Fluorescence Assays for the Study of Mycobacterium tuberculosis Interaction with the Immune Receptor SLAMF1

Abstract

La evaluación de la interacción directa entre patógenos y receptores inmunitarios suele implicar técnicas sofisticadas o el uso de cepas transgénicas y células modificadas genéticamente. En este trabajo, se describe un método alternativo para detectar la interacción bioquímica entre el sensor microbiano de macrófagos SLAMF1 y Mycobacterium tuberculosis. Se desarrollaron dos enfoques técnicos que emplean citometría de flujo y microscopía de fluorescencia. Se generaron extractos de proteínas celulares totales de macrófagos humanos, que luego se incubaron con células completas de M. tuberculosis (WCMtb) o antígenos de M. tuberculosis (Ag Mtb) durante la noche a 4 °C y finalmente se entrecruzaron mediante un tratamiento con formaldehído/glicina/etilenglicol bis (succinimidil succinato). La interacción de SLAMF1 con WCMtb mediante citometría de flujo se detectó con un anticuerpo anti-SLAMF1 PE. La existencia de interacción mediante microscopía de fluorescencia se determinó mediante la fijación de Ags de Mtb teñidos con rodamina-PE a cubreobjetos recubiertos con poli-D-lisina, que se incubaron con el extracto proteico total de macrófagos derivados de monocitos. Tras el tratamiento de entrecruzamiento, se visualizó SLAMF1 mediante anticuerpos primarios (anti-SLAMF1) y secundarios (Alexa Fluor 488).

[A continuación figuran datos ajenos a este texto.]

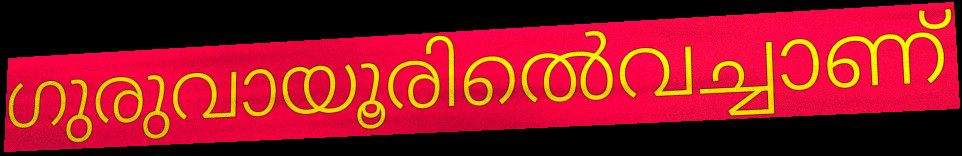
ഗുരുവായൂരിൽെവച്ചാണ്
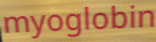
myoglobin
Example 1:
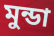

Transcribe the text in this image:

মুন্ডা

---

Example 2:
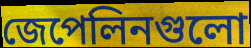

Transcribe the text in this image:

জেপেলিনগুলো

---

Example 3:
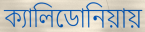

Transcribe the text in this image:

ক্যালিডোনিয়ায়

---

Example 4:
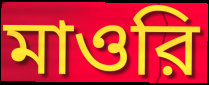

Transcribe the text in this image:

মাওরি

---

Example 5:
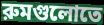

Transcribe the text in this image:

রুমগুলোতে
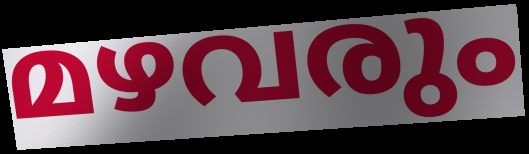
മഴവരും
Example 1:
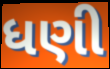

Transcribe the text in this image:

ધણી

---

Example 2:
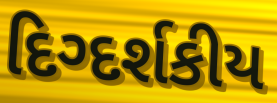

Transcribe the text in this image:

દિગ્દર્શકીય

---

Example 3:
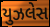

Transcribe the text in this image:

યુઝલેસ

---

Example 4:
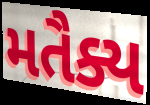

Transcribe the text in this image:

મતૈક્ય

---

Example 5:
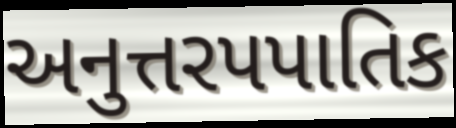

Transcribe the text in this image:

અનુત્તરપપાતિક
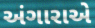
અંગારાએ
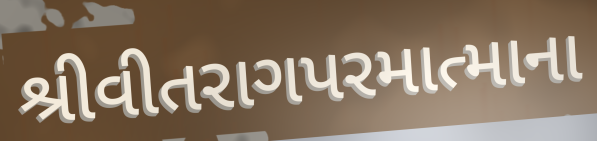
શ્રીવીતરાગપરમાત્માના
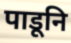
पाडूनि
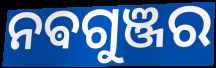
ନଵଗୁଞ୍ଜର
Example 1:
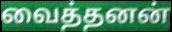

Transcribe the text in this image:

வைத்தனன்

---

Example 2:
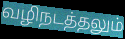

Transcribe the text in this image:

வழிநடத்தலும்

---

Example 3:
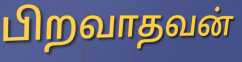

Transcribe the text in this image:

பிறவாதவன்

Los ensayos proporcionaron una sólida herramienta bioquímica para medir las interacciones patógeno-inmunorreceptor, superando las dificultades asociadas con las líneas celulares transgénicas y los experimentos de modulación de la expresión génica de proteínas.

The evaluation of direct interaction between pathogens and immune receptors usually involves sophisticated techniques or implies the use of transgenic strains and genetically engineered cells. Here, an alternative method to detect biochemical interaction between the macrophage microbial sensor SLAMF1 and Mycobacterium tuberculosis is described. Two technical approaches employing flow cytometry and fluorescence microscopy were developed. Total cell protein extracts from human macrophages were generated, then incubated with whole cells of M. tuberculosis (WCMtb) or M. tuberculosis antigens (Mtb Ags) overnight at 4 °C and finally cross-linked using formaldehyde/glycine/ethylene glycol bis (succinimidyl succinate) treatment. SLAMF1 interaction with WCMtb by flow cytometry was detected with a PE-specific anti-SLAMF1 antibody. The existence of interaction by fluorescence microscopy was performed by attaching Rhodamine-PE stained Mtb Ags to poly-D-lysine coated slides, which were incubated with the total protein extract from monocyte-derived macrophages. After cross-linking treatment, SLAMF1 was visualized using primary (anti-SLAMF1) and secondary (Alexa Fluor 488) antibodies. The assays provided a strong biochemical tool to measure pathogen-immunoreceptor interactions, overcoming the difficulties associated with transgenic cell lines and protein gene expression modulation experiments.